Correct!

And finally, the Kia dealer and owners websites leak a bit too much data.

Given that Kia and Hyundai collaborate on a number of platforms, that makes me wonder if Hyundai might be prone to a similar vulnerability.

But does it need to run non-stop? or only for a few seconds when you press the “find printers” button?

Security questions to reset a password are a very bad idea in general. There is plenty of evidence that this information (the answer) can be obtained way to easily. The underlying problem is that the information is not considered a secret by the user.
Also passwords with a length of 8 characters are just way to weak. They can be cracked in a femtosecond, they are more susceptible to shouldersurfing and guessing. Passwords sentences of ate least 15 characters are the way forward as long as we have to use passwords. And for not having to change your password periodically, it’s essential to have some sort of professional breach monitoring set up. Home computers/smartphones are still compromised a lot and passwords are harvested.

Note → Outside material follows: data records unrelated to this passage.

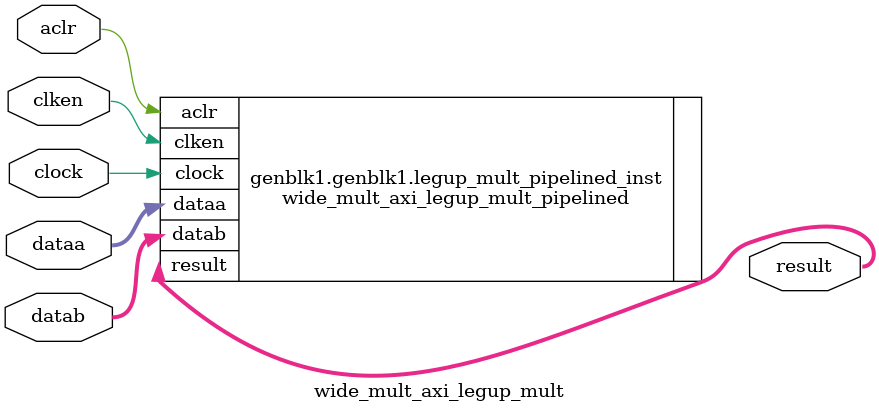
<source format=v>
`timescale 1ns / 1ns
module wide_mult_axi_legup_mult # (
  parameter widtha = 32,
  parameter widthb = 32,
  parameter widthp = 64,
  parameter pipeline = 3,
  parameter representation = "UNSIGNED",
  parameter pipeline_stallable = 0 
) (
  input clock,
  input aclr,
  input clken,
  input [widtha-1:0] dataa,
  input [widthb-1:0] datab,
  output [widthp-1:0] result
);

generate 
if (pipeline == 0) begin
  // If the number of pipeline stages is 0, 
  // instantiate the combinational multiplier
  wide_mult_axi_legup_mult_core legup_mult_core_inst(
      .dataa(dataa),
      .datab(datab),
      .result(result) 
  );
  defparam legup_mult_core_inst.widtha = widtha;
  defparam legup_mult_core_inst.widthb = widthb;
  defparam legup_mult_core_inst.widthp = widthp;
  defparam legup_mult_core_inst.representation = representation;

end else if (pipeline_stallable == 0) begin
  // If the datapath that uses the multiplier is not a pipeline or 
  // is a pipeline but is not stallable, or if the number of pipeline stages
  // is 1 or less,
  // simply instantiate the normal multiplier
  wide_mult_axi_legup_mult_pipelined legup_mult_pipelined_inst(
      .clock(clock),
      .aclr(aclr),
      .clken(clken),
      .dataa(dataa),
      .datab(datab),
      .result(result) 
  );
  defparam legup_mult_pipelined_inst.widtha = widtha;
  defparam legup_mult_pipelined_inst.widthb = widthb;
  defparam legup_mult_pipelined_inst.widthp = widthp;
  defparam legup_mult_pipelined_inst.pipeline = pipeline;
  defparam legup_mult_pipelined_inst.representation = representation;

end 
endgenerate

endmodule


</source>
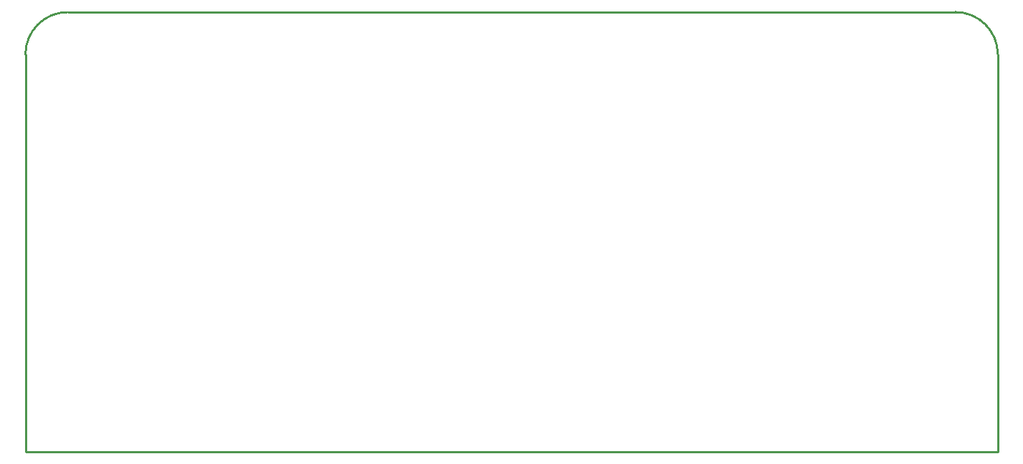
<source format=gm1>
G04*
G04 #@! TF.GenerationSoftware,Altium Limited,Altium Designer,21.2.0 (30)*
G04*
G04 Layer_Color=16711935*
%FSLAX25Y25*%
%MOIN*%
G70*
G04*
G04 #@! TF.SameCoordinates,50EEE562-DE44-4F6C-8D0E-6D451127BC4F*
G04*
G04*
G04 #@! TF.FilePolarity,Positive*
G04*
G01*
G75*
%ADD12C,0.01000*%
%ADD52C,0.00984*%
D12*
X452756Y185039D02*
X452756Y0D01*
X-0Y185039D02*
X0Y0D01*
X452756D01*
X19685Y204724D02*
X433071D01*
D52*
X452756Y185039D02*
G03*
X433071Y204724I-19685J0D01*
G01*
X19685D02*
G03*
X-0Y185039I0J-19685D01*
G01*
M02*

</source>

It didn’t make it into the article, but I was thinking about this. You can expose passwordless telnet to the Internet. You can set your password to “password” and expose SSH to the Internet. At some point the user has to take responsibility for not using insecure settings on their machine.

yea im not going to miss those. tired of digging up my brutal past every time a password system screws up.

also enforced password requirements. just show users their password strength and dont tell them how to be. use of emojis in passwords not only ups the entropy by a factor of four, but also allows a personalized lexicon and grammar which is immune to dictionary attacks. they also stand to be easy to remember. i for one will continue to use random hashes.